Miami, Florida, United States…[Libna Stevens/IAD]
Seventh-day Adventists all across Inter-America are preparing for the most ambitious community outreach project ever attempted in the territory: provide a meal for one million of the neediest people in Inter-America. It will be a division-wide activity that will take place on Oct. 11, 2008.
Designated as the “Day of Kindness and Compassion”, the event is being coordinated by Inter-America’s Youth Ministries department and Inter-America’s Adventist Development and Relief Agency (ADRA). The effort is designed to promote awareness for the less fortunate who go hungry everyday, and will highlight World Hunger Day, celebrated on Oct. 16 every year, says Pastor Bernardo Rodriguez, Youth Ministries director for the church in Inter-America.
“We are on the last phase, preparing for final permits in each of the communities which will be benefitted with this activity,” says Pastor Rodriguez. “All of your church unions [or regions] have been coordinating with government and local community officials to make this wonderful program a reality.”
Pastor Rodriguez and Wally Amundson, ADRA director for Inter-America, met earlier this year with youth ministries leaders and ADRA directors from throughout the territory to plan and coordinate.
Amundson says the activity was adopted by the entire territory as a result of an annual initiative begun by the ADRA office in Colombia in 2006, where thousands of Seventh-day Adventists donated less than $2.00 for each meal and distributed boxed dinners to thousands of poor families (click here for story).
“This kind of a project caught the attention of church leaders in the Inter-American Division [IAD] last year when over 80,000 people were fed by the coordinated efforts of ADRA and church members in Colombia,” says Amundson.

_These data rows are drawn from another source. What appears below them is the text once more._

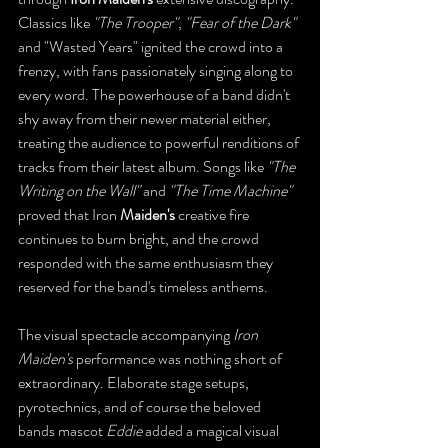
Classics like 
"The Trooper"
, 
"Fear of the Dark"
and "Wasted Years" ignited the crowd into a 
frenzy, with fans passionately singing along to 
every word. The powerhouse of a band didn't 
shy away from their newer material either, 
treating the audience to powerful renditions of 
tracks from their latest album. Songs like 
"The 
Writing on the Wall"
 and 
"The Time Machine"
proved that Iron
 Maiden's
 creative fire 
continues to burn bright, and the crowd 
responded with the same enthusiasm they 
reserved for the band's timeless anthems.
The visual spectacle accompanying 
Iron 
Maiden's
 performance was nothing short of 
extraordinary. Elaborate stage setups, 
pyrotechnics, and of course the beloved 
bands mascot 
Eddie
 added a magical visual 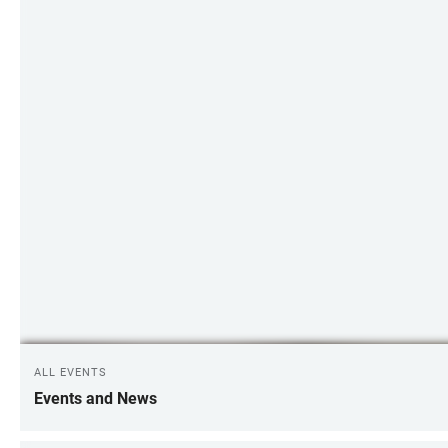
ALL EVENTS
Events and News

A vote was taken by IAD’s executive committee last year to implement the project.
In Mexico, with four major church regions, there are plans to distribute some 300,000 boxed meals throughout the country on Oct. 11, says Amundson.
“We have been so impressed by the response from the unions for this initiative,” says Rodriguez.
In Central America, more than 250,000 needy people will receive boxed meals. Colombia plans to distribute more than 100,000 meals. Church members in Puerto Rico have been active in collecting funds on the island to help their neighboring church members in Haiti during the activity. In the French Antilles Guiana region, the church has significantly increased the number of meals to be distributed.
“We are very excited and are sure that this activity will be a great blessing, not only to those whom we will serve in the community, but all church members volunteering,” says Pastor Rodriguez.
“It is impossible to contain or stop enthusiasm,” says Amundson., “The nearly one million volunteers needed to make this project a success are discovering how easy it is to make a difference in the lives of their neighbors with simple methods and means available locally.”
Special programs will be held throughout community centers and parks in Inter-America on Saturday, Oct. 11, starting at 3:00 p.m.
A special program from Bucaramanga, Colombia–the city in which the initiative began three years ago, will be transmitted live over the internet on Oct. 11 at www.interamerica.org. During the program, church members will cater to more than 1,000 homeless and misplaced families of the city, with a special dinner and musical program.